A este respecto recordemos que la revelación en sí es el darse (no reflexivo) de aquello que fundamenta y hace posible el proceso de la fe. Por eso, «no hay revelación sin fe y no hay fe sin revelación» (Schillebeeckx). Tampoco la fe de la tradición puede reducirse a la experiencia personal y subjetiva; necesita el espacio y la objetividad que encauce su desarrollo. En contacto con la Escritura, y con el impulso del Espíritu, la comunidad avanza en esa tradición y en la profesión de fe. Fruto de este progreso es, entre otros, la aparición del culto iconográfico.

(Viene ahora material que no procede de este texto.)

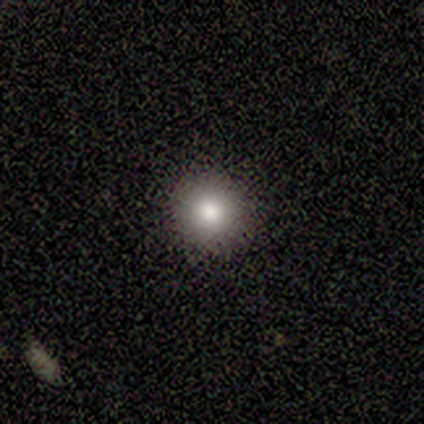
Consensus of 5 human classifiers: Smooth or featured? 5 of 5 (100%) said smooth. How rounded? 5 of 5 (100%) said round. Merging? 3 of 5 (60%) said none.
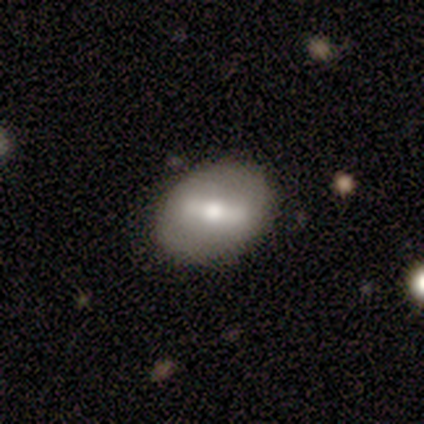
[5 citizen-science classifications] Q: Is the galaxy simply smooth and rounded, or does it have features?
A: smooth — 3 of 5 (60%).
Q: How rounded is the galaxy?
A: in between — 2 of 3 (67%).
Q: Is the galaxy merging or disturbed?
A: none — 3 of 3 (100%).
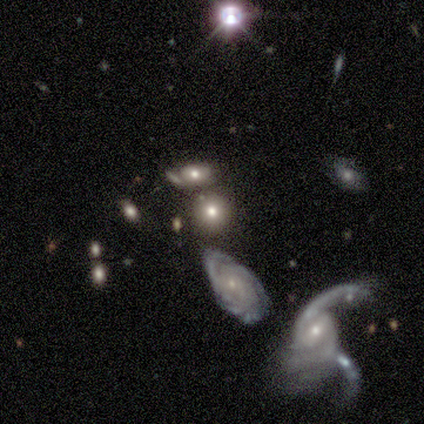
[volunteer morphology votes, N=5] Smooth or featured? 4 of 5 (80%) said smooth. How rounded? 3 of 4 (75%) said round. Merging? 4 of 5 (80%) said none.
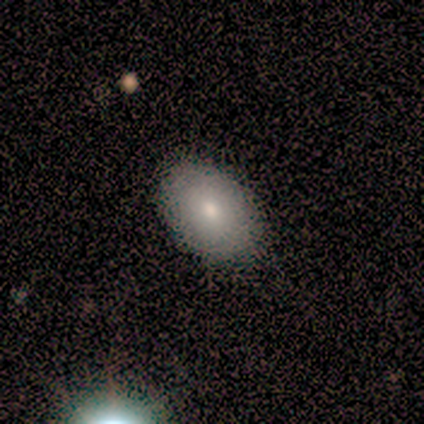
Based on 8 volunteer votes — This appears to be a smooth galaxy with no disk features (100%) that is in between round and cigar-shaped (100%). Merging: none (88%).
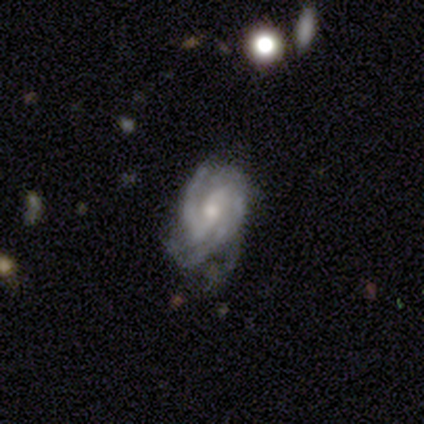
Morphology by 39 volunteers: This is clearly a featured or disk galaxy (95%). It is clearly not viewed edge-on (97%). Bar: possibly no (47%). Spiral arm pattern: clearly yes (100%). Spiral arm count: marginally 2 (36%, tied with 3). Spiral winding: possibly medium (56%). Central bulge: likely moderate (61%). Merging: likely none (68%).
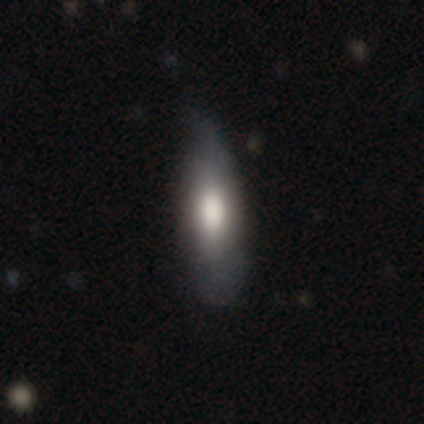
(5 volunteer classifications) This appears to be a smooth galaxy with no disk features (80%) that is cigar-shaped (75%). Merging: minor disturbance (60%).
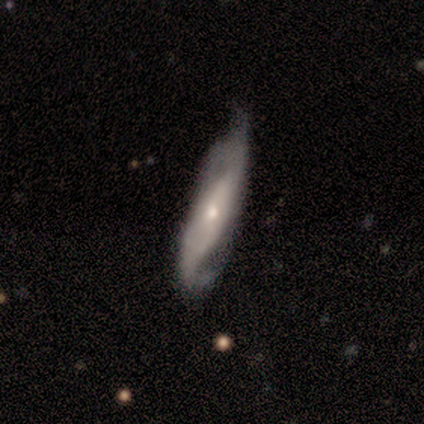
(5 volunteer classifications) featured or disk 100%, smooth 0%, star or artifact 0%. Down the decision tree: edge-on disk — no (100%); bar — no (60%); spiral arms — yes (100%); spiral arm count — 2 (100%); spiral winding — medium (60%); bulge size — moderate (60%); merging — none (60%).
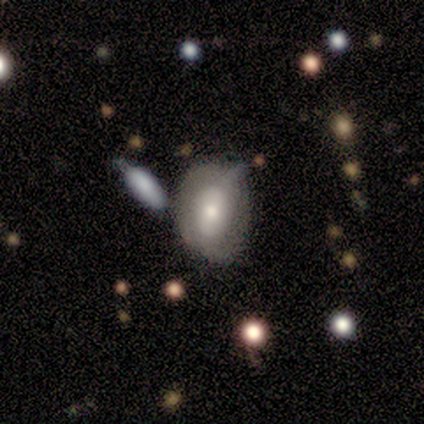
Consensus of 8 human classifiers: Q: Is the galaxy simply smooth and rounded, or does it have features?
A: smooth — 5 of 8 (62%).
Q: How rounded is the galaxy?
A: in between — 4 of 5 (80%).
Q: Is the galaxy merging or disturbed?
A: none — 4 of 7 (57%).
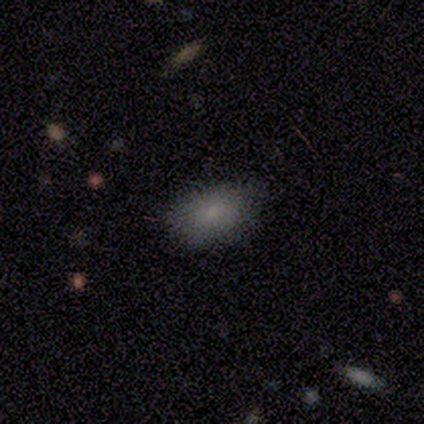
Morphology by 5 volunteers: Q: Smooth or featured?
A: smooth (100%)
Q: How rounded?
A: in between (100%)
Q: Merging?
A: none (80%); runner-up: minor disturbance (20%)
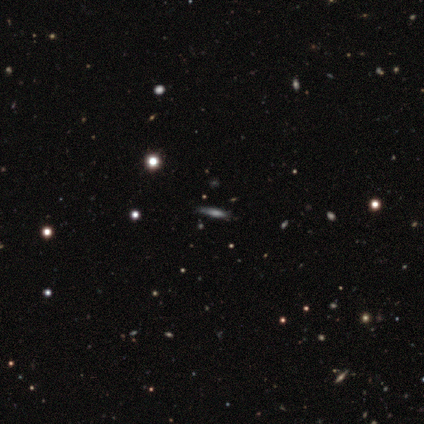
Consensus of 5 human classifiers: Smooth or featured?
  - smooth: 100% *
  - featured or disk: 0%
  - star or artifact: 0%
How rounded?
  - cigar-shaped: 80% *
  - in between: 20%
  - round: 0%
Merging?
  - none: 60% *
  - minor disturbance: 20%
  - major disturbance: 20%
  - merger: 0%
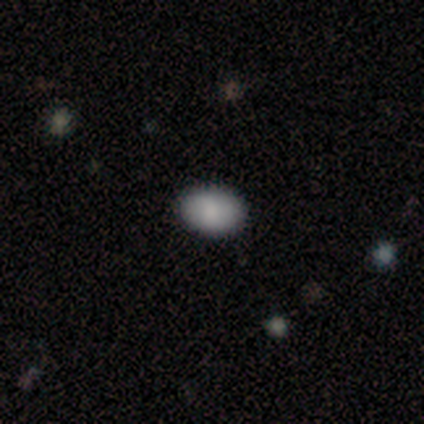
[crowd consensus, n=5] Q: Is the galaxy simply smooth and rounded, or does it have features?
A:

Como elementos determinantes del culto a las imágenes cristianas (aunque ninguno de por sí es decisivo) podemos señalar: 1) El culto a los mártires y a los demás santos. 2) La veneración de las reliquias y las peregrinaciones a determinados santuarios. 3) La moda de los retratos funerarios, y la representación de las figuras en majestad. 4) Cierto neoplatonismo teológico, principalmente del Pseudo-Dionisio. 5) Las formulaciones conciliares del misterio de la encarnación y de la maternidad divina de María, que constituyen su fundamento dogmático. 6) La continuidad de algunos ritos ancestrales, sobre todo en cristianos convertidos del paganismo. 7) La etiqueta oficial de los honores rendidos a los emperadores, a sus imágenes y a los dignatarios cortesanos. 8) La promoción de la espiritualidad iconográfica desde los monasterios. 9) La incorporación de las imágenes a la liturgia de la Iglesia.
Insistimos en que ninguno de estos elementos, por sí solo, es definitivo para explicar la práctica del culto iconográfico; pero, en su conjunto, pueden darnos una visión completa del proceso que, desde el reconocimiento del valor artístico, se va formalizando hacia la incorporación de las imágenes a la liturgia de la Iglesia universal. Tampoco cada uno de los elementos se da por separado; por ejemplo, el culto a los mártires, a sus reliquias y las peregrinaciones, aunque son aspectos distintos, se encuentran en el mismo clima de veneración iconográfica.
El Directorio sobre la piedad popular y la liturgia dice que «es válido el principio relativo al empleo litúrgico de las imágenes de Cristo, de la Virgen y de los santos, tradicionalmente afirmado y defendido por la Iglesia». En esta experiencia de fe, la tradición actúa como marco hermenéutico para la glorificación de Dios y, por medio de esa alabanza, el hombre logra la santificación.